As I mentioned when I blogged about Orphan Black, I believe great Tv shows can teach us about great writing–whether on-screen or off. I have a huge crush on Jane the Virgin right now, and a lot of it is because it’s a show that shows great confidence in its writing.
I discovered Jane the Virgin, the new CW show about a virgin who finds herself pregnant after an OBGYN mishap, this weekend. Already I love it so much that I’ve made it my reward for revising chapters in the muddy middle of my novel. (For those of you knee-deep in revising, you know this is no small thing.)

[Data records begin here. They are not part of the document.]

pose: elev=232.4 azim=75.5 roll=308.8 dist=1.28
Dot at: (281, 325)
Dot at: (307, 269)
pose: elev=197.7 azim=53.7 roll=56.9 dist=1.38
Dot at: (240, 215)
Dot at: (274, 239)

I love the show for its supremely likable lead (Gina Rodriguez as Jane), its quirky humor, its warm depiction of family, and its two swoon-worthy male leads. But, above all, I love the show because of its confidence–something I’d be wise to emulate in my own writing.

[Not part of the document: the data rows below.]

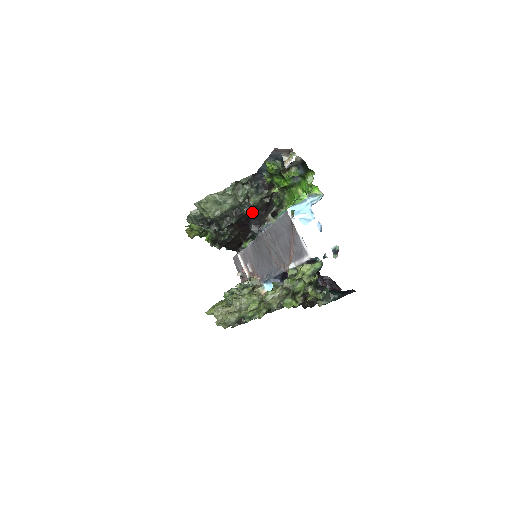
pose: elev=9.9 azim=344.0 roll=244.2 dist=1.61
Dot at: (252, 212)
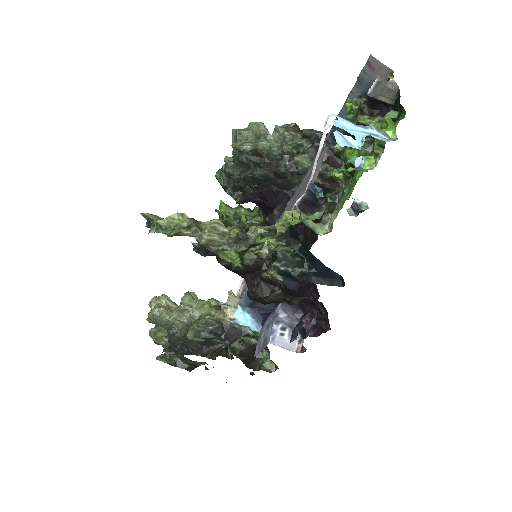
Dot at: (290, 185)
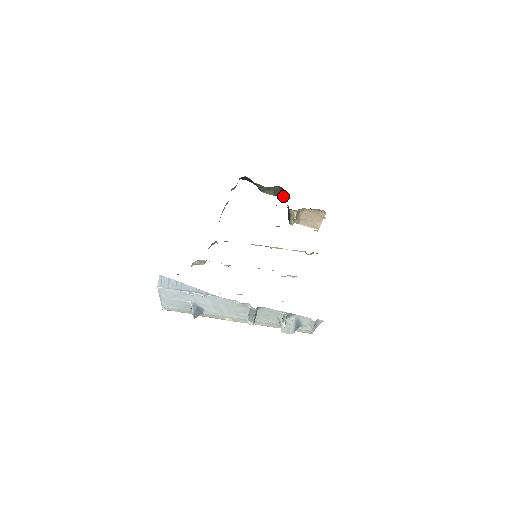
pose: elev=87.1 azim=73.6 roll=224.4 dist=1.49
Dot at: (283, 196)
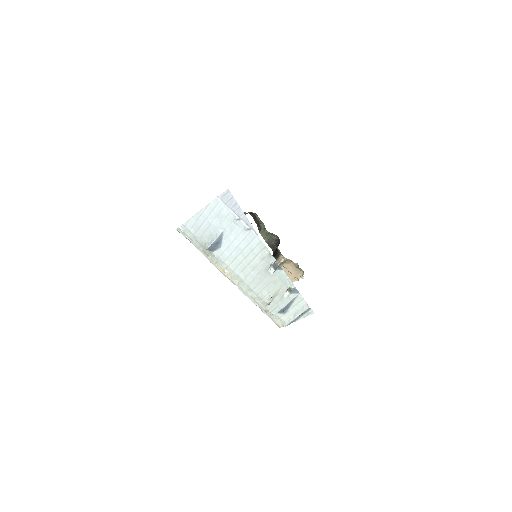
Dot at: (272, 247)
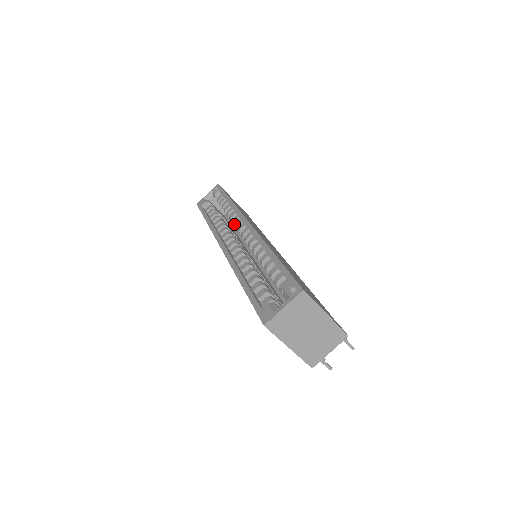
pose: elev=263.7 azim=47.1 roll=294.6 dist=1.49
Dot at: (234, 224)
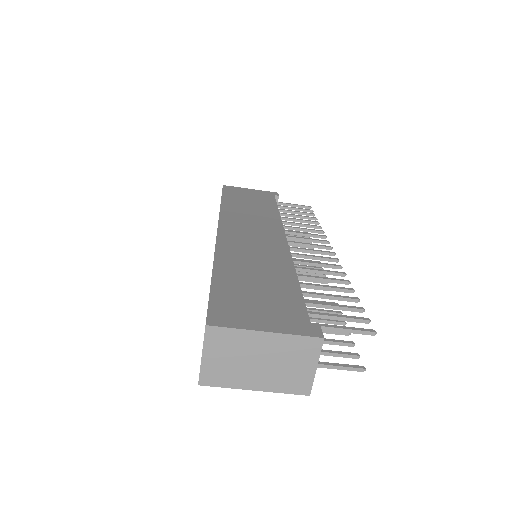
Dot at: occluded
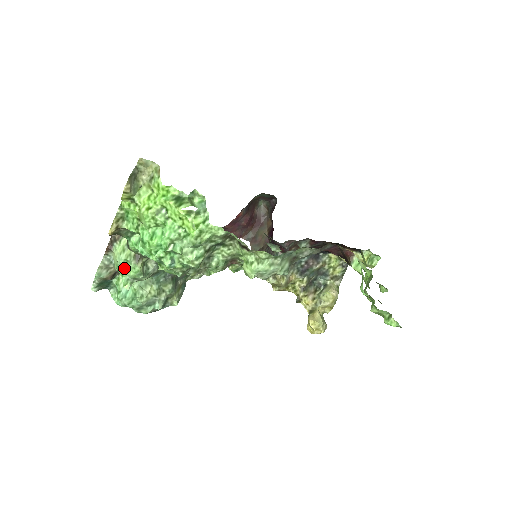
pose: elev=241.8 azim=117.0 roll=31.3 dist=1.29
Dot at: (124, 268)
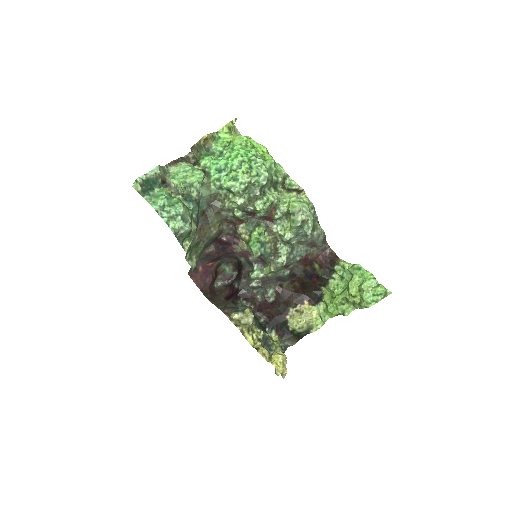
Dot at: (186, 174)
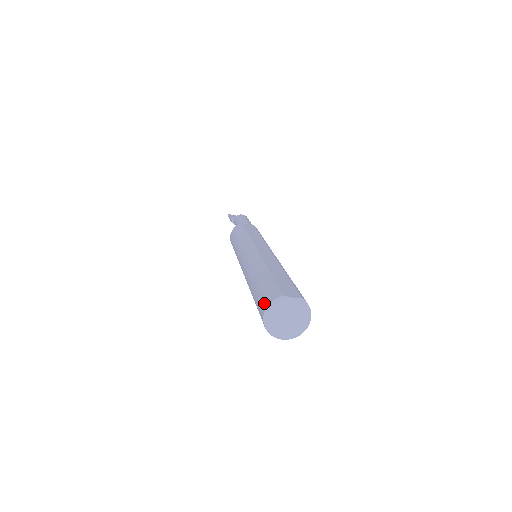
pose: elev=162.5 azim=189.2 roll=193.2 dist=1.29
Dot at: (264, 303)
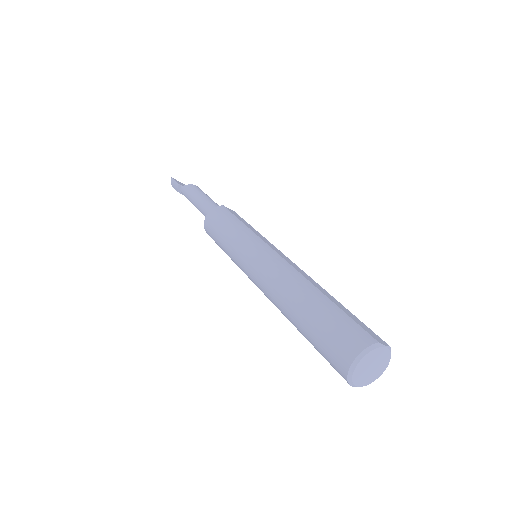
Dot at: (351, 346)
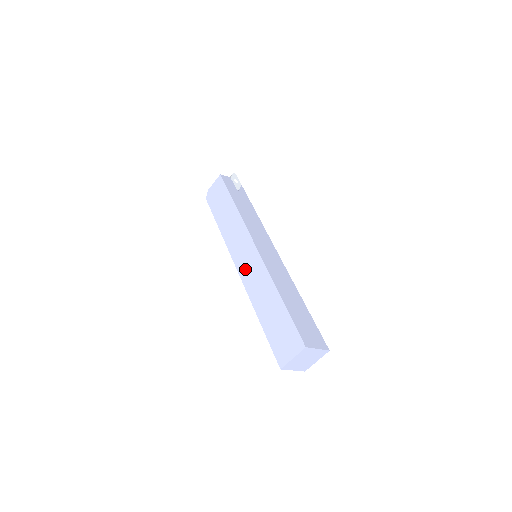
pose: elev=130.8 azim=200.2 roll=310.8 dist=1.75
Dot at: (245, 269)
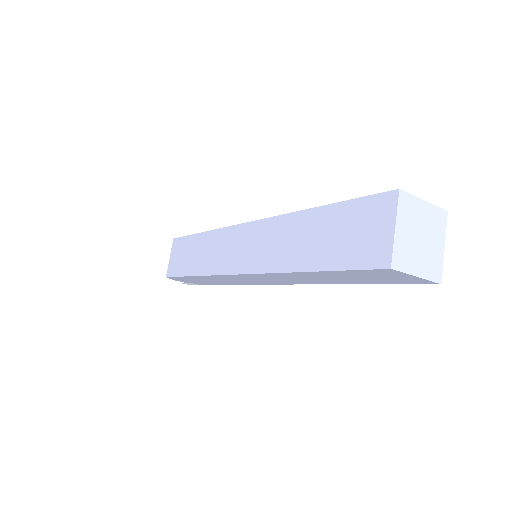
Dot at: occluded
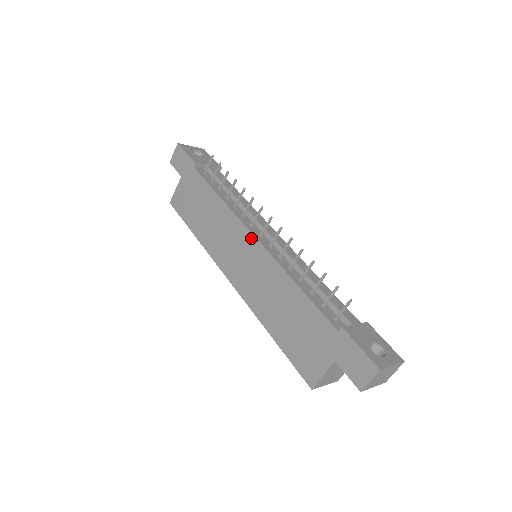
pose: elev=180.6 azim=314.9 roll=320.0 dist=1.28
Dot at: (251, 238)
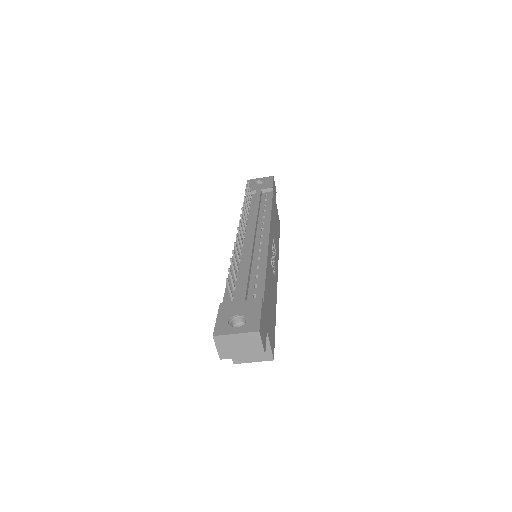
Dot at: occluded
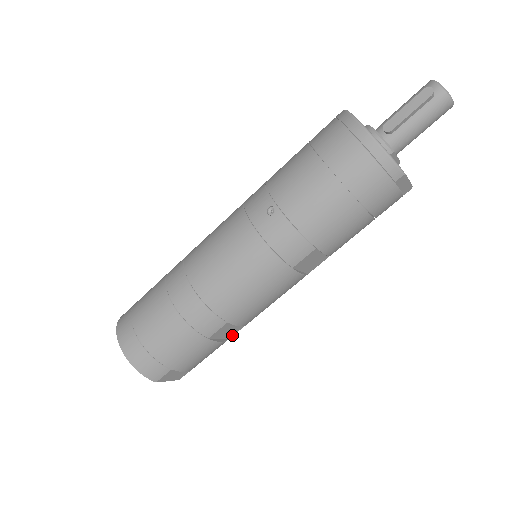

Jane the Virgin, based on a telenovela, isn’t your typical primetime show. It’s narrated by a smooth male voice, for instance, telling us Jane’s story. When new characters are introduced, their often hilarious titles pop up on the screen. Though telenovelas are different than soap operas, it also features what comes to mind when we think of soaps: an ensemble cast, dramatic secrets, complicated family and romantic relationships, stunning revelations–even murder.
In the wrong hands, these soap elements, narration, and clever captions could come off as strange or cheesy. But the writers behind Jane the Virgin know what they’re doing. They’re writing a telenovela, and they’ve kick it up to eleven. They celebrate its soap elements, they parody them. They fully commit to its shocking reveals, its romance, its humor. The writers aren’t just penning a script; they are writing it in neon pink.
This is confidence, and it’s something writers, myself included, sometimes struggle with. It’s hard to be bold in writing anything, because often being bold means you’ll alienate readers as much as you’ll gain them. But to not be bold in your writing means to write a thriller without fear, a literary fiction with mousy sentences, a romance without swoon.
So when I’m writing this week, I’m thinking of Jane the Virgin and trying to bring that boldness to my own words. Because if something deserves to be written, it deserves to be written in neon pink.